--- Excerpted data ---

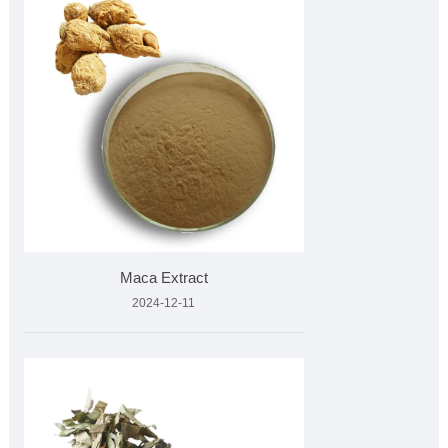
Maca Extract
2024-12-11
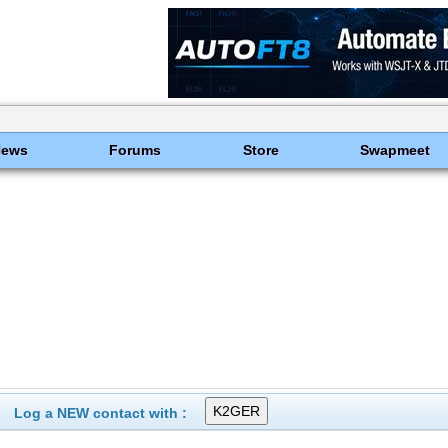
News
Forums
Store
Swapmeet
Log a NEW contact with :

---

*Task instructions*
Print all the records again exactly; do not include any picture.

*Your solution*
Maca Extract
2024-12-11
News
Forums
Store
Swapmeet
Log a NEW contact with :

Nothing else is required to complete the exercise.